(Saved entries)
»»
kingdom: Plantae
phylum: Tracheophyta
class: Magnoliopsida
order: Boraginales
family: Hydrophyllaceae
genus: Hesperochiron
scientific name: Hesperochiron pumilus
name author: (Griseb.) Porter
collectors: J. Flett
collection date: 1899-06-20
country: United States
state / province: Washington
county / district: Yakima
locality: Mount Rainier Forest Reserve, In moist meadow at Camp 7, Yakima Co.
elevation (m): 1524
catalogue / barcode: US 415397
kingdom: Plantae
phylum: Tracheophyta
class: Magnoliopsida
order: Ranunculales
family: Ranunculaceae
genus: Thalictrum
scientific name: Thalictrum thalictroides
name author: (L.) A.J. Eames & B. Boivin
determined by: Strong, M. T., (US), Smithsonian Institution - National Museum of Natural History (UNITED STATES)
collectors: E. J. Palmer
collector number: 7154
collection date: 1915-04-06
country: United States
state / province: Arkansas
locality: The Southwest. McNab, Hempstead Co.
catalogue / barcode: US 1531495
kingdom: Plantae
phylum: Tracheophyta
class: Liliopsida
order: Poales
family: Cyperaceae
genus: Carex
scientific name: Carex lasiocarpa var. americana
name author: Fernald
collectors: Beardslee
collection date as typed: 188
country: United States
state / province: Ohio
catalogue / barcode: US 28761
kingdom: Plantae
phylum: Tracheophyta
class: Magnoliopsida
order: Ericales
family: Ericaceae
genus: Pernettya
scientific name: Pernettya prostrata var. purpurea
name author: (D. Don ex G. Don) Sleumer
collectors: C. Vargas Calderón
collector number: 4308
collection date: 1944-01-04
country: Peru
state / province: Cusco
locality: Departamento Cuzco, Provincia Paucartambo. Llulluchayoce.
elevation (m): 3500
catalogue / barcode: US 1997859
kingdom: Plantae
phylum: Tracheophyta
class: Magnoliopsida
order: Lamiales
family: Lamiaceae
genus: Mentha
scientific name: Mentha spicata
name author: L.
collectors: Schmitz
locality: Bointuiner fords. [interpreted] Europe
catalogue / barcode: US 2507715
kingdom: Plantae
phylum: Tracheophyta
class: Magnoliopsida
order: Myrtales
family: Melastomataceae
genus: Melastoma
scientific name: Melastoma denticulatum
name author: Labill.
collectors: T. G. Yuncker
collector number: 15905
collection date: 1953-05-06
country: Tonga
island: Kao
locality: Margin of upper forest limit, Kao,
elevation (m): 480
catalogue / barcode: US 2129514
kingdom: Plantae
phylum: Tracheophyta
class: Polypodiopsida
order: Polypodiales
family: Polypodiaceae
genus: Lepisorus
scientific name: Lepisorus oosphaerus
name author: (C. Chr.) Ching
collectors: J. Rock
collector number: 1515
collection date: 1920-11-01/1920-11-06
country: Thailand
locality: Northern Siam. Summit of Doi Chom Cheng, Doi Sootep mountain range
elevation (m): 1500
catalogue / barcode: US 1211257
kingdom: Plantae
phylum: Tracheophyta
««
Instruction
Write out all of the lines above exactly as they appear, leaving nothing out and changing nothing.

Response below
kingdom: Plantae
phylum: Tracheophyta
class: Magnoliopsida
order: Boraginales
family: Hydrophyllaceae
genus: Hesperochiron
scientific name: Hesperochiron pumilus
name author: (Griseb.) Porter
collectors: J. Flett
collection date: 1899-06-20
country: United States
state / province: Washington
county / district: Yakima
locality: Mount Rainier Forest Reserve, In moist meadow at Camp 7, Yakima Co.
elevation (m): 1524
catalogue / barcode: US 415397
kingdom: Plantae
phylum: Tracheophyta
class: Magnoliopsida
order: Ranunculales
family: Ranunculaceae
genus: Thalictrum
scientific name: Thalictrum thalictroides
name author: (L.) A.J. Eames & B. Boivin
determined by: Strong, M. T., (US), Smithsonian Institution - National Museum of Natural History (UNITED STATES)
collectors: E. J. Palmer
collector number: 7154
collection date: 1915-04-06
country: United States
state / province: Arkansas
locality: The Southwest. McNab, Hempstead Co.
catalogue / barcode: US 1531495
kingdom: Plantae
phylum: Tracheophyta
class: Liliopsida
order: Poales
family: Cyperaceae
genus: Carex
scientific name: Carex lasiocarpa var. americana
name author: Fernald
collectors: Beardslee
collection date as typed: 188
country: United States
state / province: Ohio
catalogue / barcode: US 28761
kingdom: Plantae
phylum: Tracheophyta
class: Magnoliopsida
order: Ericales
family: Ericaceae
genus: Pernettya
scientific name: Pernettya prostrata var. purpurea
name author: (D. Don ex G. Don) Sleumer
collectors: C. Vargas Calderón
collector number: 4308
collection date: 1944-01-04
country: Peru
state / province: Cusco
locality: Departamento Cuzco, Provincia Paucartambo. Llulluchayoce.
elevation (m): 3500
catalogue / barcode: US 1997859
kingdom: Plantae
phylum: Tracheophyta
class: Magnoliopsida
order: Lamiales
family: Lamiaceae
genus: Mentha
scientific name: Mentha spicata
name author: L.
collectors: Schmitz
locality: Bointuiner fords. [interpreted] Europe
catalogue / barcode: US 2507715
kingdom: Plantae
phylum: Tracheophyta
class: Magnoliopsida
order: Myrtales
family: Melastomataceae
genus: Melastoma
scientific name: Melastoma denticulatum
name author: Labill.
collectors: T. G. Yuncker
collector number: 15905
collection date: 1953-05-06
country: Tonga
island: Kao
locality: Margin of upper forest limit, Kao,
elevation (m): 480
catalogue / barcode: US 2129514
kingdom: Plantae
phylum: Tracheophyta
class: Polypodiopsida
order: Polypodiales
family: Polypodiaceae
genus: Lepisorus
scientific name: Lepisorus oosphaerus
name author: (C. Chr.) Ching
collectors: J. Rock
collector number: 1515
collection date: 1920-11-01/1920-11-06
country: Thailand
locality: Northern Siam. Summit of Doi Chom Cheng, Doi Sootep mountain range
elevation (m): 1500
catalogue / barcode: US 1211257
kingdom: Plantae
phylum: Tracheophyta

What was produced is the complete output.